Als Mädchen trugen wir Röcke, Hosen gab’s gar nicht. Immer Röcke. Selbst die Jungen gingen immer mit kurzen Hosen. Lange Hosen krieg­ten sie viel­leicht, wenn es hoch kam, zur Einseg­nung denn. Dann hatten sie ein paar lange Hosen. Wenn sie raus­ge­wach­sen waren, dann gingen sie bis hier…

Auch so Pull­over und so was, even­tu­ell einen Schal und eine Pudel­mütze, das war dann schon viel. Aber so Pull­over und Strick­ja­cken, so Swea­ter sagte man, das gab es auch schon, aber das war meis­tens zu teuer, das konn­ten die Leute gar nicht kaufen. Zu der Zeit war es auch nicht Mode, man machte es auch nicht selber. Die Frauen strick­ten dann so Umschlag­tü­cher, die sie sich so umleg­ten, oder häkel­ten, und für die Kinder. Ich weiß noch, ich habe meinen ersten Pull­over, da kam das in Mode, so 1922/23, da fing es an so mit Häke­lei und Stri­cke­rei, da habe ich mir meinen ersten Pull­over dann schon selber gehä­kelt. Und dann ein paar Jahre später kam es auch erst auf, mal mit einer langen Hose zu gehen, dass man in einem Sport­ver­ein war oder so, dass es dann anfing mit den Trai­nings­an­zü­gen. Gab’ s doch vorher auch alles nicht. Das gab’s eben nicht!

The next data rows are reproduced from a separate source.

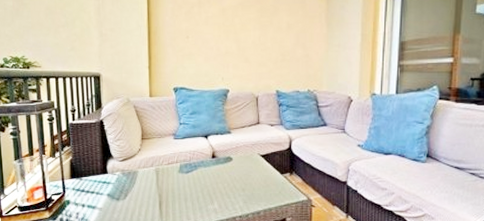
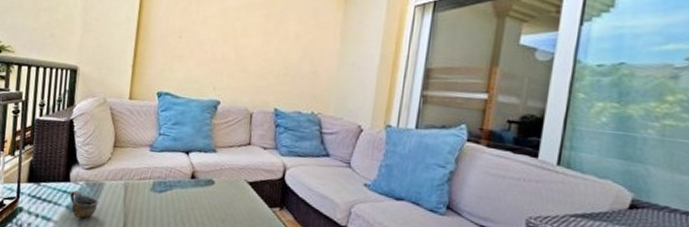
cup: none [109,179,136,203] -> present [70,190,99,218]

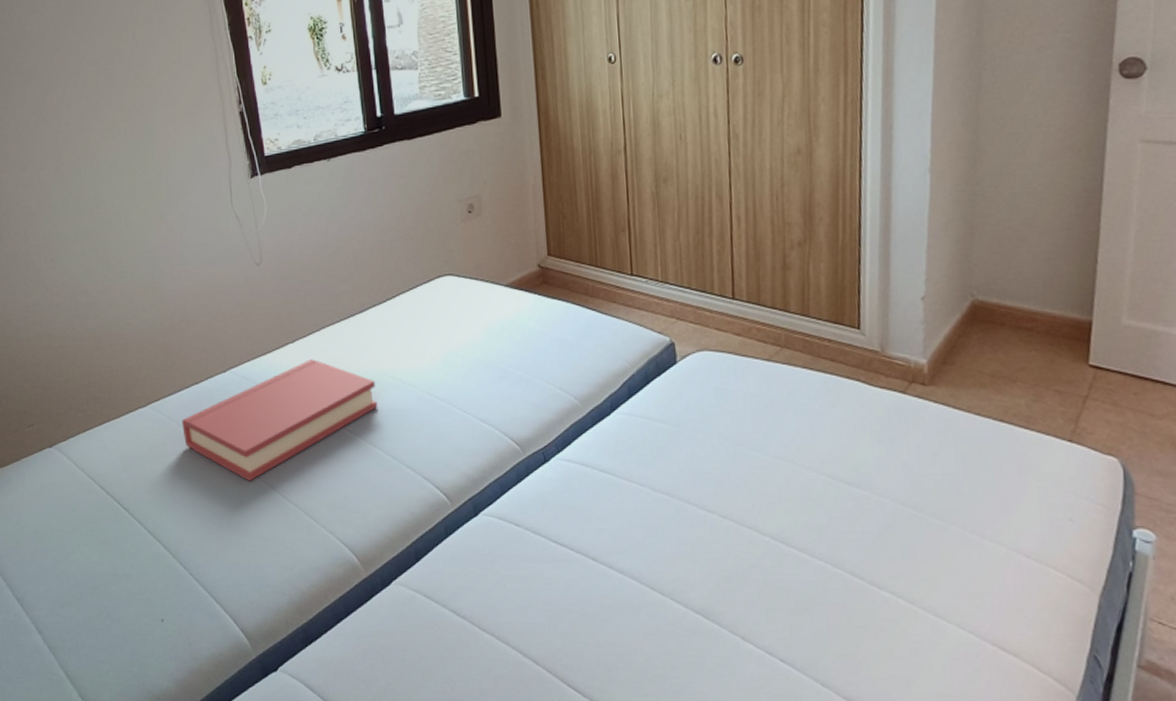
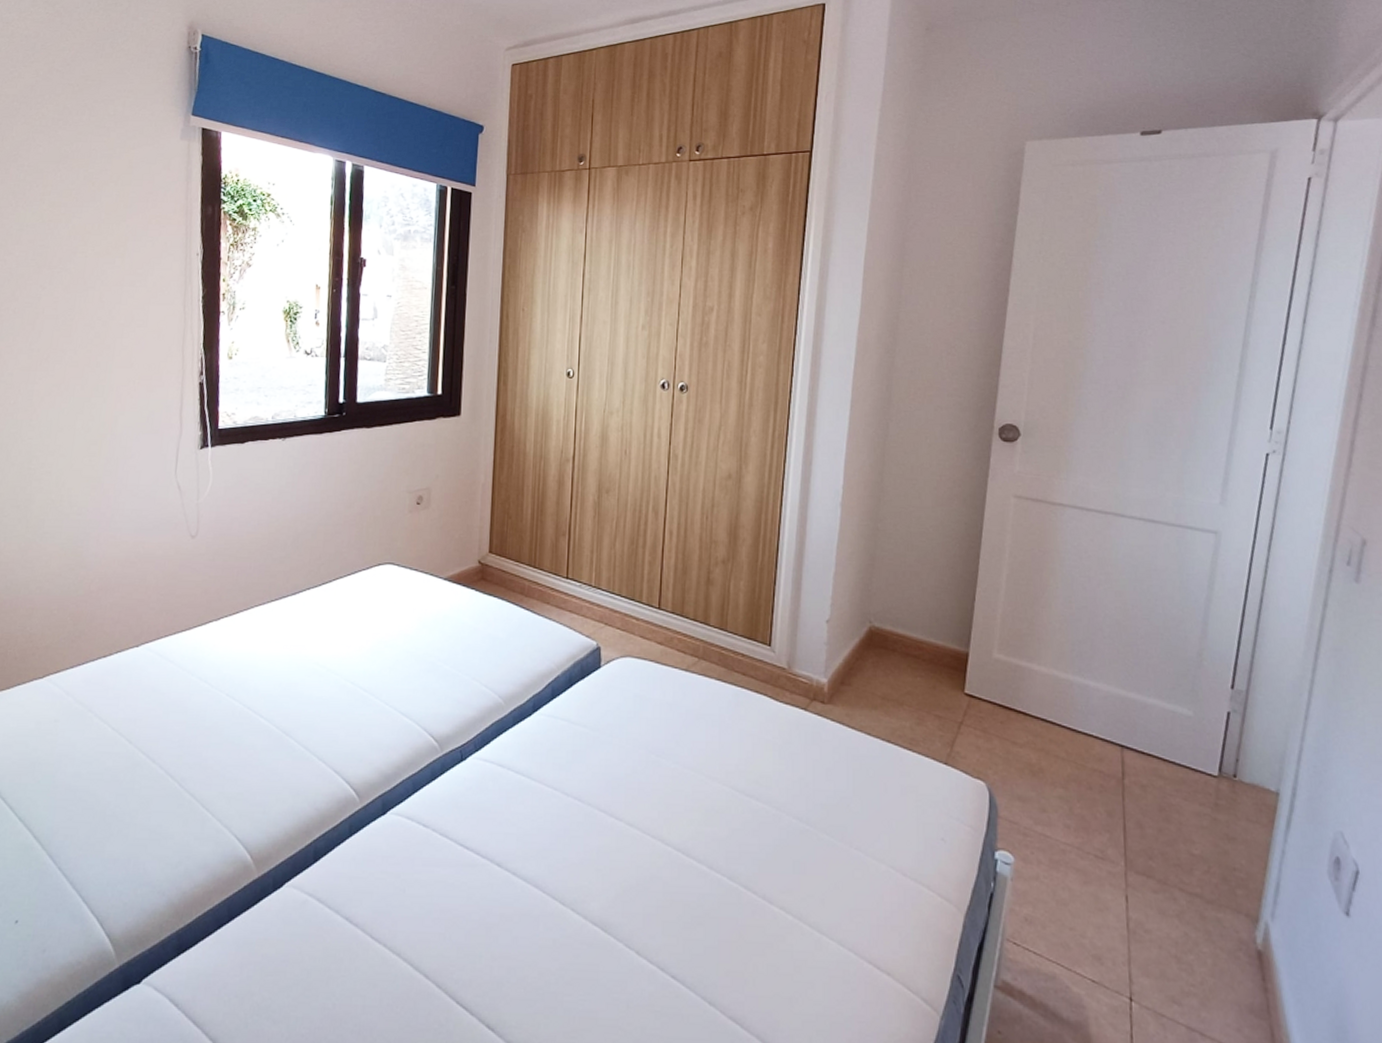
hardback book: present [182,359,378,482] -> none [79,639,299,767]

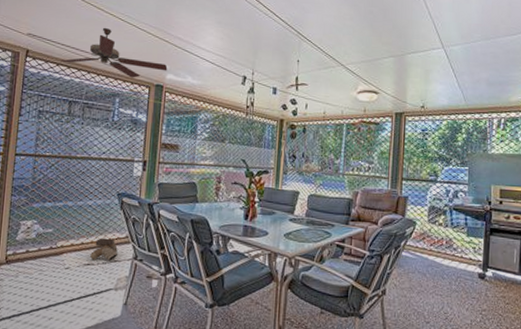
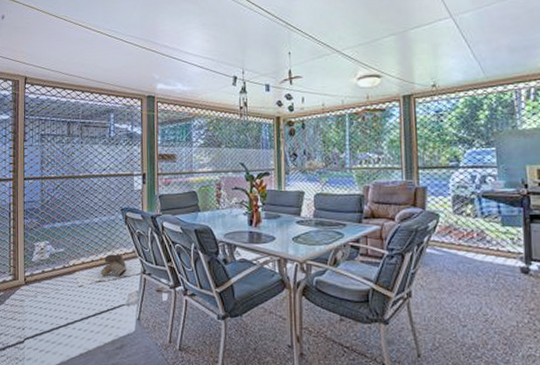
ceiling fan: present [27,27,168,78] -> none [24,45,157,92]

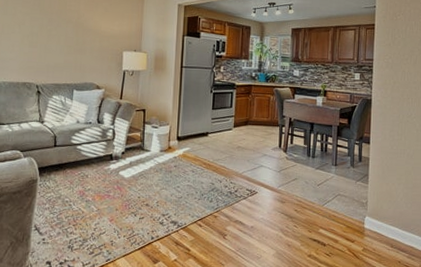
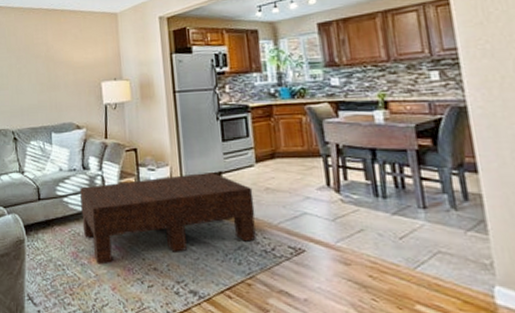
coffee table: none [91,132,229,201] -> present [80,171,256,265]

Was hatten wir zum Turnen an? 1920, als wir in unsere andere Wohnung zogen, bin ich in den Turn­ver­ein gegan­gen, und da haben mir meine Eltern zu Weih­nach­ten, ich weiß noch ganz genau, Turn- und Sport­ver­ein “Fichte” hatte ein eige­nes Sport­haus hier in Berlin, und da haben mir meine Eltern zu Weih­nach­ten die erste Turn­hose und den ersten Swea­ter, so eine Art Turn­hemd mit halbem Ärmel, gekauft. Von da an hatte ich eben Turn­klei­dung.